Again, We used Altair visualization library for this bar chart for making the visualization interactive. We defined a custom Title and axis labels to make sense of what we are trying to visualize. The graph depicts the number of deaths from heart disease in New York and California from 2010 to 2015. On the graphic, two lines are drawn: one for New York and one for California. The x-axis shows the number of years, while the y-axis shows the number of deaths from heart disease. Each line is represented by a distinct color, and the two states are distinguished by a legend.


#### Contextual Visualization 3:

In [15]:
# Filter for heart disease and the desired years
heart_disease_data = us_leading_cause_of_death_2[(us_leading_cause_of_death_2['Cause Name'] == 'Heart disease') & 
                                      (us_leading_cause_of_death_2['Year'].between(2010, 2015))]

# Filter for New York and get average deaths by year
ny_heart_disease_data = heart_disease_data[heart_disease_data['State'] == 'New York']
ny_heart_disease_data = ny_heart_disease_data.groupby('Year').mean().reset_index()
ny_heart_disease_data['State'] = 'New York'

# Get average deaths by year for all other states combined
other_states_heart_disease_data = heart_disease_data[heart_disease_data['State'] != 'New York']
other_states_heart_disease_data = other_states_heart_disease_data.groupby('Year').mean().reset_index()
other_states_heart_disease_data['State'] = 'Other states'

# Concatenate data frames
heart_disease_data_combined = pd.concat([ny_heart_disease_data, other_states_heart_disease_data])

# Plot line chart
line_chart = alt.Chart(heart_disease_data_combined).mark_line().encode(
    x=alt.X('Year:O', title='Year'),
    y=alt.Y('average(Deaths):Q', axis=alt.Axis(title='Average Number of Deaths')),
    color=alt.Color('State:N', title='State')
).properties(
    title='Deaths due to Heart disease in New York compared to Other States (2010-2015)',
    width=800, # set the width of the chart to 800 pixels
    height=400 # set the height of the chart to 400 pixels
)

line_chart

In [16]:
#cont_line_chart_2.save(myJekyllDir+"cont_line_chart_2.json")

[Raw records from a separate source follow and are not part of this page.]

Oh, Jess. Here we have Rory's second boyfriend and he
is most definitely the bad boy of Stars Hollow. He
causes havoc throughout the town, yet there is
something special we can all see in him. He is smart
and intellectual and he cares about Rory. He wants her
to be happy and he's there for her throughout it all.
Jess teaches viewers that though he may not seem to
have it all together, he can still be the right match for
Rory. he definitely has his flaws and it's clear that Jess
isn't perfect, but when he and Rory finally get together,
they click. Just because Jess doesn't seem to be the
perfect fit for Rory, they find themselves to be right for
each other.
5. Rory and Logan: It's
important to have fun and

#### Plot choice explanation:

The Third chart is similar to our second plot. We have used Line chart again, but this time, We chose to compare. We decided to use this chart because we got to demonstrate how a given data point, in this example, deaths from heart disease, changes over time.

The graph depicts two lines, one for New York and the other for all other states combined, representing the average number of deaths from heart disease from 2010 to 2015. The x-axis depicts the years 2010 to 2015, while the y-axis depicts the average number of heart disease deaths. The graphic also has a caption that distinguishes between the two lines. 
The title of the graphic is "Deaths due to Heart Disease in New York Compared to Other States (2010-2015)," and its width and height are 800 and 400 pixels, respectively. Overall, the resultant line chart gives a clear and unambiguous picture of the average number of Deaths attributable to heart disease in New York and other states.